____ Given information

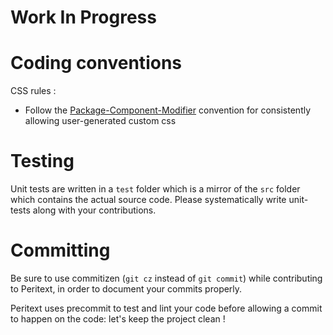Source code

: Work In Progress
===

# Coding conventions

CSS rules :

* Follow the [Package-Component-Modifier](https://github.com/unicorn-standard/pacomo) convention for consistently allowing user-generated custom css

# Testing

Unit tests are written in a ``test`` folder which is a mirror of the ``src`` folder which contains the actual source code. Please systematically write unit-tests along with your contributions.

# Committing

Be sure to use commitizen (``git cz`` instead of ``git commit``) while contributing to Peritext, in order to document your commits properly.

Peritext uses precommit to test and lint your code before allowing a commit to happen on the code: let's keep the project clean !
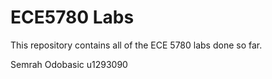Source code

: # ECE5780 Labs
 This repository contains all of the ECE 5780 labs done so far.

 Semrah Odobasic
 u1293090

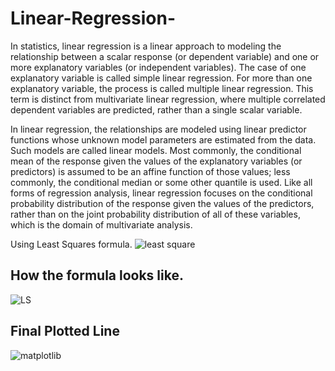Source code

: # Linear-Regression-
In statistics, linear regression is a linear approach to modeling the relationship between a scalar response (or dependent variable) and one or more explanatory variables (or independent variables). The case of one explanatory variable is called simple linear regression. For more than one explanatory variable, the process is called multiple linear regression. This term is distinct from multivariate linear regression, where multiple correlated dependent variables are predicted, rather than a single scalar variable.

In linear regression, the relationships are modeled using linear predictor functions whose unknown model parameters are estimated from the data. Such models are called linear models. Most commonly, the conditional mean of the response given the values of the explanatory variables (or predictors) is assumed to be an affine function of those values; less commonly, the conditional median or some other quantile is used. Like all forms of regression analysis, linear regression focuses on the conditional probability distribution of the response given the values of the predictors, rather than on the joint probability distribution of all of these variables, which is the domain of multivariate analysis.

Using Least Squares formula. 
![least square](https://user-images.githubusercontent.com/32032491/64590426-1ff9e680-d3c5-11e9-91b1-0d594bc93101.png)



<h2>How the formula looks like.</h2>

![LS](https://user-images.githubusercontent.com/32032491/64591869-64d34c80-d3c8-11e9-8186-427aaf04fe4f.PNG)

<h2>Final Plotted Line</h2>

![matplotlib](https://user-images.githubusercontent.com/32032491/64592111-e034fe00-d3c8-11e9-8015-aae8cc246f55.PNG)
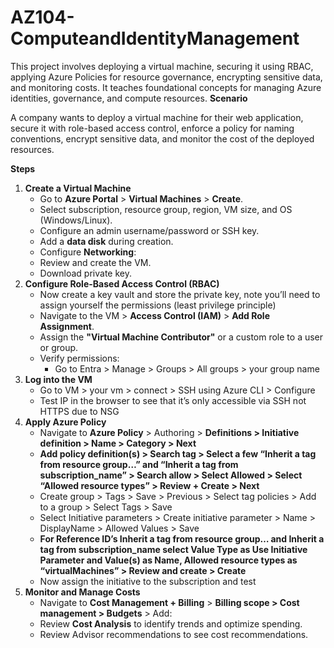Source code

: # AZ104-ComputeandIdentityManagement
This project involves deploying a virtual machine, securing it using RBAC, applying Azure Policies for resource governance, encrypting sensitive data, and monitoring costs. It teaches foundational concepts for managing Azure identities, governance, and compute resources.
**Scenario**

A company wants to deploy a virtual machine for their web application, secure it with role-based access control, enforce a policy for naming conventions, encrypt sensitive data, and monitor the cost of the deployed resources.

**Steps**

1. **Create a Virtual Machine**
    - Go to **Azure Portal** > **Virtual Machines** > **Create**.
    - Select subscription, resource group, region, VM size, and OS (Windows/Linux).
    - Configure an admin username/password or SSH key.
    - Add a **data disk** during creation.
    - Configure **Networking**:
    - Review and create the VM.
    - Download private key.
2. **Configure Role-Based Access Control (RBAC)**
    - Now create a key vault and store the private key, note you’ll need to assign yourself the permissions (least privilege principle)
    - Navigate to the VM > **Access Control (IAM)** > **Add Role Assignment**.
    - Assign the **"Virtual Machine Contributor"** or a custom role to a user or group.
    - Verify permissions:
        - Go to Entra > Manage > Groups > All groups > your group name
3. **Log into the VM**
    - Go to VM > your vm > connect > SSH using Azure CLI > Configure
    - Test IP in the browser to see that it’s only accessible via SSH not HTTPS due to NSG
4. **Apply Azure Policy**
    - Navigate to **Azure Policy** > Authoring > **Definitions > Initiative definition > Name > Category > Next**
    - **Add policy definition(s) > Search tag > Select a few “Inherit a tag from resource group…” and “Inherit a tag from subscription_name” > Search allow > Select Allowed > Select “Allowed resource types” > Review + Create > Next**
    - Create group > Tags > Save > Previous > Select tag policies > Add to a group > Select Tags > Save
    - Select Initiative parameters > Create initiative parameter > Name > DisplayName > Allowed Values > Save
    - **For Reference ID’s Inherit a tag from resource group… and Inherit a tag from subscription_name select Value Type as Use Initiative Parameter and Value(s) as Name, Allowed resource types as “virtualMachines” > Review and create > Create**
    - Now assign the initiative to the subscription and test
5. **Monitor and Manage Costs**
    - Navigate to **Cost Management + Billing** > **Billing scope > Cost management > Budgets** > Add:
    - Review **Cost Analysis** to identify trends and optimize spending.
    - Review Advisor recommendations to see cost recommendations.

________

What the task requires :: Reproduce the source text of every item above verbatim, leaving out the pictures.

Answer to this problem ::
Source code

: Work In Progress
===

# Coding conventions

CSS rules :

* Follow the [Package-Component-Modifier](https://github.com/unicorn-standard/pacomo) convention for consistently allowing user-generated custom css

# Testing

Unit tests are written in a ``test`` folder which is a mirror of the ``src`` folder which contains the actual source code. Please systematically write unit-tests along with your contributions.

# Committing

Be sure to use commitizen (``git cz`` instead of ``git commit``) while contributing to Peritext, in order to document your commits properly.

Peritext uses precommit to test and lint your code before allowing a commit to happen on the code: let's keep the project clean !
Source code

: # ECE5780 Labs
 This repository contains all of the ECE 5780 labs done so far.

 Semrah Odobasic
 u1293090

Source code

: # Linear-Regression-
In statistics, linear regression is a linear approach to modeling the relationship between a scalar response (or dependent variable) and one or more explanatory variables (or independent variables). The case of one explanatory variable is called simple linear regression. For more than one explanatory variable, the process is called multiple linear regression. This term is distinct from multivariate linear regression, where multiple correlated dependent variables are predicted, rather than a single scalar variable.

In linear regression, the relationships are modeled using linear predictor functions whose unknown model parameters are estimated from the data. Such models are called linear models. Most commonly, the conditional mean of the response given the values of the explanatory variables (or predictors) is assumed to be an affine function of those values; less commonly, the conditional median or some other quantile is used. Like all forms of regression analysis, linear regression focuses on the conditional probability distribution of the response given the values of the predictors, rather than on the joint probability distribution of all of these variables, which is the domain of multivariate analysis.

Using Least Squares formula. 
![least square](https://user-images.githubusercontent.com/32032491/64590426-1ff9e680-d3c5-11e9-91b1-0d594bc93101.png)



<h2>How the formula looks like.</h2>

![LS](https://user-images.githubusercontent.com/32032491/64591869-64d34c80-d3c8-11e9-8186-427aaf04fe4f.PNG)

<h2>Final Plotted Line</h2>

![matplotlib](https://user-images.githubusercontent.com/32032491/64592111-e034fe00-d3c8-11e9-8015-aae8cc246f55.PNG)
Source code

: # AZ104-ComputeandIdentityManagement
This project involves deploying a virtual machine, securing it using RBAC, applying Azure Policies for resource governance, encrypting sensitive data, and monitoring costs. It teaches foundational concepts for managing Azure identities, governance, and compute resources.
**Scenario**

A company wants to deploy a virtual machine for their web application, secure it with role-based access control, enforce a policy for naming conventions, encrypt sensitive data, and monitor the cost of the deployed resources.

**Steps**

1. **Create a Virtual Machine**
    - Go to **Azure Portal** > **Virtual Machines** > **Create**.
    - Select subscription, resource group, region, VM size, and OS (Windows/Linux).
    - Configure an admin username/password or SSH key.
    - Add a **data disk** during creation.
    - Configure **Networking**:
    - Review and create the VM.
    - Download private key.
2. **Configure Role-Based Access Control (RBAC)**
    - Now create a key vault and store the private key, note you’ll need to assign yourself the permissions (least privilege principle)
    - Navigate to the VM > **Access Control (IAM)** > **Add Role Assignment**.
    - Assign the **"Virtual Machine Contributor"** or a custom role to a user or group.
    - Verify permissions:
        - Go to Entra > Manage > Groups > All groups > your group name
3. **Log into the VM**
    - Go to VM > your vm > connect > SSH using Azure CLI > Configure
    - Test IP in the browser to see that it’s only accessible via SSH not HTTPS due to NSG
4. **Apply Azure Policy**
    - Navigate to **Azure Policy** > Authoring > **Definitions > Initiative definition > Name > Category > Next**
    - **Add policy definition(s) > Search tag > Select a few “Inherit a tag from resource group…” and “Inherit a tag from subscription_name” > Search allow > Select Allowed > Select “Allowed resource types” > Review + Create > Next**
    - Create group > Tags > Save > Previous > Select tag policies > Add to a group > Select Tags > Save
    - Select Initiative parameters > Create initiative parameter > Name > DisplayName > Allowed Values > Save
    - **For Reference ID’s Inherit a tag from resource group… and Inherit a tag from subscription_name select Value Type as Use Initiative Parameter and Value(s) as Name, Allowed resource types as “virtualMachines” > Review and create > Create**
    - Now assign the initiative to the subscription and test
5. **Monitor and Manage Costs**
    - Navigate to **Cost Management + Billing** > **Billing scope > Cost management > Budgets** > Add:
    - Review **Cost Analysis** to identify trends and optimize spending.
    - Review Advisor recommendations to see cost recommendations.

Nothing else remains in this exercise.